• EXTRACT
A Woman Who Would Not Be Discarded

By Steven Slosberg, The Day, Published on 8/29/2006 | Return to Linda's Story
 

On the morning of that day in August 1992 when Linda Solsbury came to visit, I'd volunteered to be a dunking booth target at the annual Stonington Village Fair.

I dutifully sat there, perched above the tub and weathering, as I recall, the disconcerting accuracy of the right arm of Edith Paffard, mother-in-law of Congressman Rob Simmons, who had Simmons' two young children by her side. Righteously soaked and with no time to towel off, I got home just as Solsbury arrived.

It was a day, long in the planning, in which my role as a journalist got blurred as well as, I suppose, got me drenched.

• SUPPLIED MATERIAL

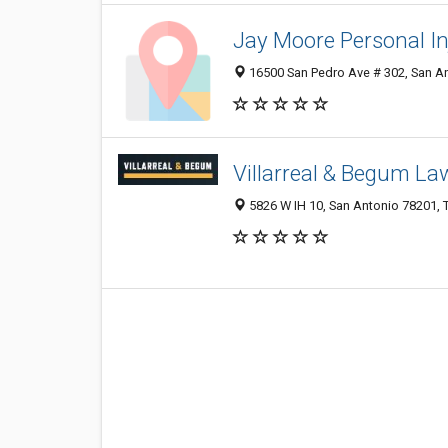
Jay Moore Personal I
16500 San Pedro Ave # 302, San An
Villarreal & Begum La
5826 W IH 10, San Antonio 78201, T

• ACTIVITY 1
From the column about Linda Solsbury, output the passage that begins at the words "A Woman Who" and stops after "got me drenched.".
• ACTIVITY 2
In the column about Linda Solsbury, at what event did the writer volunteer to be a dunking booth target?
• ACTIVITY 3
Continue the column about Linda Solsbury from where it stops.

• RESPONSE AREA 1
A Woman Who Would Not Be Discarded

By Steven Slosberg, The Day, Published on 8/29/2006 | Return to Linda's Story
 

On the morning of that day in August 1992 when Linda Solsbury came to visit, I'd volunteered to be a dunking booth target at the annual Stonington Village Fair.

I dutifully sat there, perched above the tub and weathering, as I recall, the disconcerting accuracy of the right arm of Edith Paffard, mother-in-law of Congressman Rob Simmons, who had Simmons' two young children by her side. Righteously soaked and with no time to towel off, I got home just as Solsbury arrived.

It was a day, long in the planning, in which my role as a journalist got blurred as well as, I suppose, got me drenched.

• RESPONSE AREA 2
The annual Stonington Village Fair.

• RESPONSE AREA 3
Solsbury, who died at 57 last week at a New Britain hospital of complications following gall bladder surgery, had been the subject of news stories and columns since March 1991. She'd been awarded $10 million by a civil jury after being left mute and paralyzed following a 1985 stroke that the jury agreed was a consequence of chiropractic manipulation of her neck.

At the time, it was the largest award bestowed by a civil jury in New London County. But Solsbury, who'd been a licensed practical nurse on Lawrence & Memorial Hospital's pediatric floor, and a dancer, essentially received nothing. The chiropractor declared bankruptcy.

When I first wrote about the case, shortly after the award, I expressed skepticism about whether Solsbury would ever receive the $10 million and questioned why her attorney, Gene Swain, then of Suisman, Shapiro in New London, didn't pursue a settlement.

Solsbury, unable to speak but with minimal ability to move her right hand, sent me a typed response from her room at what was then New Britain Memorial Hospital and now the Hospital for Special Care.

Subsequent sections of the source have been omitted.